Kilner put a hand on his arm without taking his eyes off the circuit. ‘I shouldn’t say any more. You just go and look at the graveyard. You’ll see for yourself easily enough.’
The flag man was counting down the remaining laps now as cars approached his podium. Then suddenly they were into the last lap and the blue-and-yellow car was still out in front. A car kicked up a cloud of dirt as it hit the edge of the central refuge and stalled.
Then the chequered flag came down and there was just time for the winner to do a victory lap in the back of an official car before preparations got under way for the next race. Brendan Kilner cheered and clapped with the rest of the crowd.
‘Who won?’ asked Cooper.
Kilner laughed. ‘The same guy who always wins,’ he said.
Scott Heywood swung his bike off a bend in the road above Pilsbury and coasted along the path towards the site of the castle.
It was a fine morning now — cold, but not raining for once. November was so unpredictable for weather. But then, every month was unpredictable in the Peak District.
He went through the gate and wheeled his bike as far as the information board, where he removed his helmet, pulled his Boardman water bottle from its cage and took a drink. In front of him was a sharp limestone outcrop with a tree growing from its furthest slope. Scott knew this wasn’t part of the castle. It had probably been incorporated into the site as a natural defensive feature.

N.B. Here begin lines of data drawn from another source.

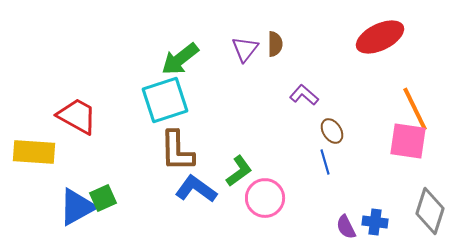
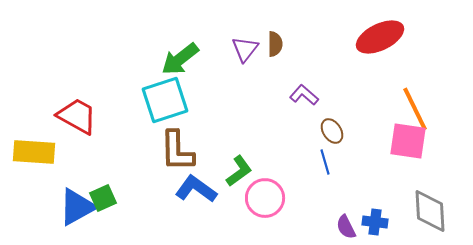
gray diamond: rotated 21 degrees counterclockwise
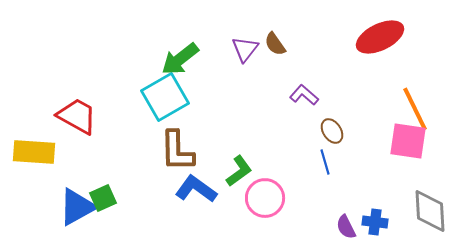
brown semicircle: rotated 145 degrees clockwise
cyan square: moved 3 px up; rotated 12 degrees counterclockwise
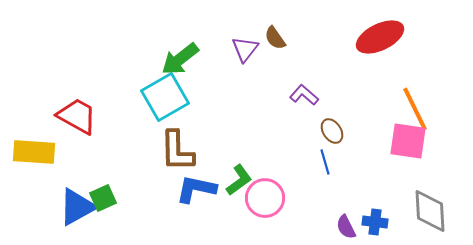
brown semicircle: moved 6 px up
green L-shape: moved 9 px down
blue L-shape: rotated 24 degrees counterclockwise
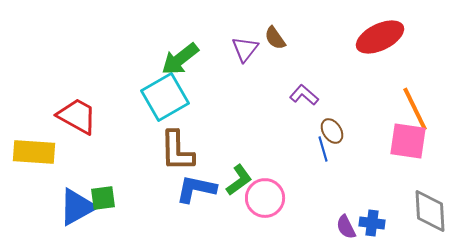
blue line: moved 2 px left, 13 px up
green square: rotated 16 degrees clockwise
blue cross: moved 3 px left, 1 px down
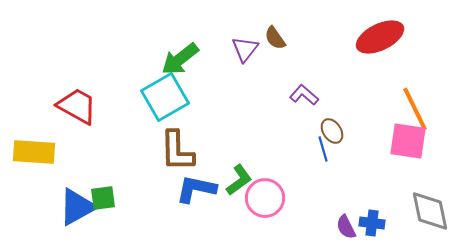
red trapezoid: moved 10 px up
gray diamond: rotated 9 degrees counterclockwise
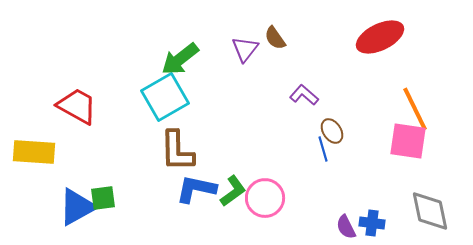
green L-shape: moved 6 px left, 11 px down
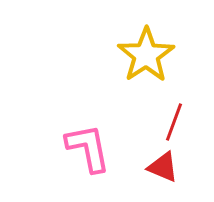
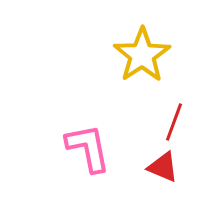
yellow star: moved 4 px left
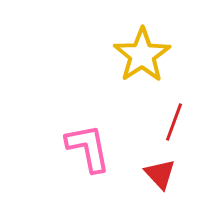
red triangle: moved 3 px left, 7 px down; rotated 24 degrees clockwise
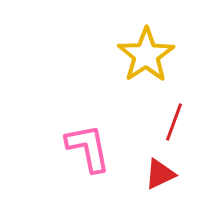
yellow star: moved 4 px right
red triangle: rotated 48 degrees clockwise
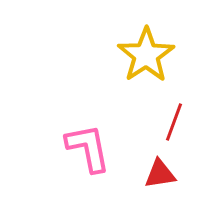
red triangle: rotated 16 degrees clockwise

When he’d finished his drink, he shooed a couple of grazing sheep out of the way and walked up the grassy slope until he reached the edge of the outcrop. From here he had a fantastic view over the strange mounds where the castle had been and across the valley of the Dove. He could see as far as the even stranger shapes of the hills to the north. The air was bracing and he could feel himself cooling off quickly as the sweat dried on his skin.
Then Scott looked down.
‘What the heck is that?’ he said.
One of the sheep answered him and it made him jump. A plaintive croak, like the sound of a broken gate. It echoed mournfully around the crag.
‘I think … No, it can’t be,’ said Scott.
After a moment’s hesitation he began to slither his way down the far side of the slope, clinging to a branch of the tree to prevent himself sliding all the way down on his backside. By the time he got to the bottom he could see that he wasn’t imagining things.

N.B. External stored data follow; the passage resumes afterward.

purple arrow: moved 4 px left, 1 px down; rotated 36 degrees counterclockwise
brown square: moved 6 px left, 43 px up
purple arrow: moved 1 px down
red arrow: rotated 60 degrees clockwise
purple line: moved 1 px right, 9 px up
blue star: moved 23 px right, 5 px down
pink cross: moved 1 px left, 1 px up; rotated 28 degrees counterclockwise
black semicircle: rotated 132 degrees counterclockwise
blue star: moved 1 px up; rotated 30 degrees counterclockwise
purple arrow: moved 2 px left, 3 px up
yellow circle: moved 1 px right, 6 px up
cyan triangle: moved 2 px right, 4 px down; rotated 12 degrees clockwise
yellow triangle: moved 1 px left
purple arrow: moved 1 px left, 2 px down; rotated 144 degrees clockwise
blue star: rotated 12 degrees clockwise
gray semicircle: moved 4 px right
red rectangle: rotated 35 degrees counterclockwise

‘Hello!’ he called. ‘Are you okay?’
He felt embarrassed by the sound of his own voice. He knew it was futile. The person was lying much too still at the foot of the slope, folded over into an unnatural shape. He could see that it was a man. He could distinguish a broad back and a large backside, with one arm twisted on the grass and ending with a pudgy hand turned palm upwards. A sheen of moisture gleamed on the clothes and on a patch of bald scalp in a fringe of dark hair.
Scott had never seen a dead body before. But he was surprised to find that there was no mistaking one when he saw it.